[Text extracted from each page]
-------------------------

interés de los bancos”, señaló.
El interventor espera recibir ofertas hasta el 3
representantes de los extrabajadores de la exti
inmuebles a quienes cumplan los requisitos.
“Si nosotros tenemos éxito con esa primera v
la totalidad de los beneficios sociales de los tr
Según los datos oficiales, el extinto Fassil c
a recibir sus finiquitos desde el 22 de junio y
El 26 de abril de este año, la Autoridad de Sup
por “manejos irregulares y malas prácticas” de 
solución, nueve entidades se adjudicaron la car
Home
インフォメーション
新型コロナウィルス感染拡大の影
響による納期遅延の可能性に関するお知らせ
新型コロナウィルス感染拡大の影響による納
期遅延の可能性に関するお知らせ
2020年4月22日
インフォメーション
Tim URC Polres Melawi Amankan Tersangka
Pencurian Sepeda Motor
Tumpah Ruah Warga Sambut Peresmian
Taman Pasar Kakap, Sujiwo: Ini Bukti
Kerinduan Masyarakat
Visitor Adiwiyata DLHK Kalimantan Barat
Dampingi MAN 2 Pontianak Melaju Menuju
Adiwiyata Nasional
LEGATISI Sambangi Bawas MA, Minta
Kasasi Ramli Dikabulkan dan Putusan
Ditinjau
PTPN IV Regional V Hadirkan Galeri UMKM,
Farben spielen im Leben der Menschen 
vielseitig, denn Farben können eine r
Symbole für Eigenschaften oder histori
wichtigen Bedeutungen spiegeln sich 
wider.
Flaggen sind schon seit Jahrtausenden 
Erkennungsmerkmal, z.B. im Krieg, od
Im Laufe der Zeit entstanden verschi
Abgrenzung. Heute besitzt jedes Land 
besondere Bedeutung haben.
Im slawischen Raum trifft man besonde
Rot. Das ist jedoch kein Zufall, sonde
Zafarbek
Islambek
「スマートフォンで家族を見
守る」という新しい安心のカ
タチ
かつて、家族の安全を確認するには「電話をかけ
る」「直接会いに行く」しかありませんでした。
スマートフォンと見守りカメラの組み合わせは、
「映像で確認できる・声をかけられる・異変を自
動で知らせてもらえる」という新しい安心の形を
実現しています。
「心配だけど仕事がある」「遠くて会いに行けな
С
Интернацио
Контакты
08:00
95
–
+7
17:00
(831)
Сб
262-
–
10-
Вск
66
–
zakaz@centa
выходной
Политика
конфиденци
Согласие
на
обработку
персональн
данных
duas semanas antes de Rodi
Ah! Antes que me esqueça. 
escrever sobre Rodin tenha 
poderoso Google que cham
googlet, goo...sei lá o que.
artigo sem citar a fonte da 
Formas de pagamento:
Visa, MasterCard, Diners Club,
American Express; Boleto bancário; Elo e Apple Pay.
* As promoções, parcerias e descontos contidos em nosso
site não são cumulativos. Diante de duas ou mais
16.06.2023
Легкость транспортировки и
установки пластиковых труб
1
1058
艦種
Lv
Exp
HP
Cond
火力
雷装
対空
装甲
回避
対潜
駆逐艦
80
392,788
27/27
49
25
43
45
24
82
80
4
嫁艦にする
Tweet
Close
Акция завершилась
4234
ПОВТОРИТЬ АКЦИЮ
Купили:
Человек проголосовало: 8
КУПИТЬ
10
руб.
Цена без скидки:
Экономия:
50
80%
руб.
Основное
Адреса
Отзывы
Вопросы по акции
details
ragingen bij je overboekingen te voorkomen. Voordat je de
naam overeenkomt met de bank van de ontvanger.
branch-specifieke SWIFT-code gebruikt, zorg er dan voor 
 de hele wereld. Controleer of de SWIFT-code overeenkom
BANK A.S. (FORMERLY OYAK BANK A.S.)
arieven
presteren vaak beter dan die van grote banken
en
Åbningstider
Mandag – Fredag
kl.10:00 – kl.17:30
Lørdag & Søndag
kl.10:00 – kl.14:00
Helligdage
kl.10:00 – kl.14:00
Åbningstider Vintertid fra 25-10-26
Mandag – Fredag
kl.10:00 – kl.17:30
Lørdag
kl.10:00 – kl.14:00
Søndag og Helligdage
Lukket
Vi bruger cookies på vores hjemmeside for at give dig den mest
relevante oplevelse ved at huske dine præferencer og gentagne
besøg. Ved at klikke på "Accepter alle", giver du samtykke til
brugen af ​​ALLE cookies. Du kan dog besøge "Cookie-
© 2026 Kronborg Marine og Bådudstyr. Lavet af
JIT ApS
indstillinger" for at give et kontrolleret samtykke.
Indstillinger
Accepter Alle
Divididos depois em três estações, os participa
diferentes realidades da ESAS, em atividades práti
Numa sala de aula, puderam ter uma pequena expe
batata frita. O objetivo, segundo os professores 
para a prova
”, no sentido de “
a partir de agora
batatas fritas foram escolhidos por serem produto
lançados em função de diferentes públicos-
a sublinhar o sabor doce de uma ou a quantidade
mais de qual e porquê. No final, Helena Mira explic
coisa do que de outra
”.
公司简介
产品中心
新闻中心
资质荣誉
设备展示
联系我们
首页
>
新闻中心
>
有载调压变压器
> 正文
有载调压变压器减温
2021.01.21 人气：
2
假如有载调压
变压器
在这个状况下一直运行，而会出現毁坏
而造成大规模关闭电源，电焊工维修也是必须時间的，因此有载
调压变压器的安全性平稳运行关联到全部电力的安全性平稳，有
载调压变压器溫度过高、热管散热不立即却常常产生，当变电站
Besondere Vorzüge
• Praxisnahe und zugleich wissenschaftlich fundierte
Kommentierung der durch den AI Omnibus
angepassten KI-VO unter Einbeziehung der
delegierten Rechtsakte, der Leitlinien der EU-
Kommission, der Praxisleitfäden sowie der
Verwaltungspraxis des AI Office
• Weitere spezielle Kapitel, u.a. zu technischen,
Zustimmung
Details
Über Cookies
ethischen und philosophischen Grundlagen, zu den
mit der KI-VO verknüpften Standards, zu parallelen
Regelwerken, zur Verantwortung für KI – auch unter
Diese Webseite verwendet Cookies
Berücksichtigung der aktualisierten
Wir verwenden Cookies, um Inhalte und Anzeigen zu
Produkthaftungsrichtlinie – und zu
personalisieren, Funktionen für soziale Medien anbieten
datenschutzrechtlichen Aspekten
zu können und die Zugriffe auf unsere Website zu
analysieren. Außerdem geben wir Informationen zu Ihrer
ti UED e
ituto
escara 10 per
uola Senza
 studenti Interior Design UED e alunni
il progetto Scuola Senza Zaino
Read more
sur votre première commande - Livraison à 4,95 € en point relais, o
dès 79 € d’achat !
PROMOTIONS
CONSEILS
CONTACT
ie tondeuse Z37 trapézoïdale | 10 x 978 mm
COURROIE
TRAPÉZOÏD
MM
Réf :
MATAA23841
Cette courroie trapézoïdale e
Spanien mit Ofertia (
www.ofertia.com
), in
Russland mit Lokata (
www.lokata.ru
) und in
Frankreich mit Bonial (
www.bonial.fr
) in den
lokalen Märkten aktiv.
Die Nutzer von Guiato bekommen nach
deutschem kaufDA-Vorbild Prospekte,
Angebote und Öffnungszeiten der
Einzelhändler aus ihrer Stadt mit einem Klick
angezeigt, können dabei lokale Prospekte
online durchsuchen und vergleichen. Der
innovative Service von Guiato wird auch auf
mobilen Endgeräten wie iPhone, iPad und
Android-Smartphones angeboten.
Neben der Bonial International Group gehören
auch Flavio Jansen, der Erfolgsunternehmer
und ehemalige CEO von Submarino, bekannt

-------------------------

## WHAT THE EXERCISE ASKS
Present the records above, from their first line through the line containing "Im Laufe der Zeit entstanden verschi", as a Markdown table with the columns "Row" and "Extracted line", omitting any blank lines.

## THE COMPLETED TASK
| Row | Extracted line |
|---|---|
| 1 | interés de los bancos”, señaló. |
| 2 | El interventor espera recibir ofertas hasta el 3 |
| 3 | representantes de los extrabajadores de la exti |
| 4 | inmuebles a quienes cumplan los requisitos. |
| 5 | “Si nosotros tenemos éxito con esa primera v |
| 6 | la totalidad de los beneficios sociales de los tr |
| 7 | Según los datos oficiales, el extinto Fassil c |
| 8 | a recibir sus finiquitos desde el 22 de junio y |
| 9 | El 26 de abril de este año, la Autoridad de Sup |
| 10 | por “manejos irregulares y malas prácticas” de  |
| 11 | solución, nueve entidades se adjudicaron la car |
| 12 | Home |
| 13 | インフォメーション |
| 14 | 新型コロナウィルス感染拡大の影 |
| 15 | 響による納期遅延の可能性に関するお知らせ |
| 16 | 新型コロナウィルス感染拡大の影響による納 |
| 17 | 期遅延の可能性に関するお知らせ |
| 18 | 2020年4月22日 |
| 19 | インフォメーション |
| 20 | Tim URC Polres Melawi Amankan Tersangka |
| 21 | Pencurian Sepeda Motor |
| 22 | Tumpah Ruah Warga Sambut Peresmian |
| 23 | Taman Pasar Kakap, Sujiwo: Ini Bukti |
| 24 | Kerinduan Masyarakat |
| 25 | Visitor Adiwiyata DLHK Kalimantan Barat |
| 26 | Dampingi MAN 2 Pontianak Melaju Menuju |
| 27 | Adiwiyata Nasional |
| 28 | LEGATISI Sambangi Bawas MA, Minta |
| 29 | Kasasi Ramli Dikabulkan dan Putusan |
| 30 | Ditinjau |
| 31 | PTPN IV Regional V Hadirkan Galeri UMKM, |
| 32 | Farben spielen im Leben der Menschen  |
| 33 | vielseitig, denn Farben können eine r |
| 34 | Symbole für Eigenschaften oder histori |
| 35 | wichtigen Bedeutungen spiegeln sich  |
| 36 | wider. |
| 37 | Flaggen sind schon seit Jahrtausenden  |
| 38 | Erkennungsmerkmal, z.B. im Krieg, od |
| 39 | Im Laufe der Zeit entstanden verschi |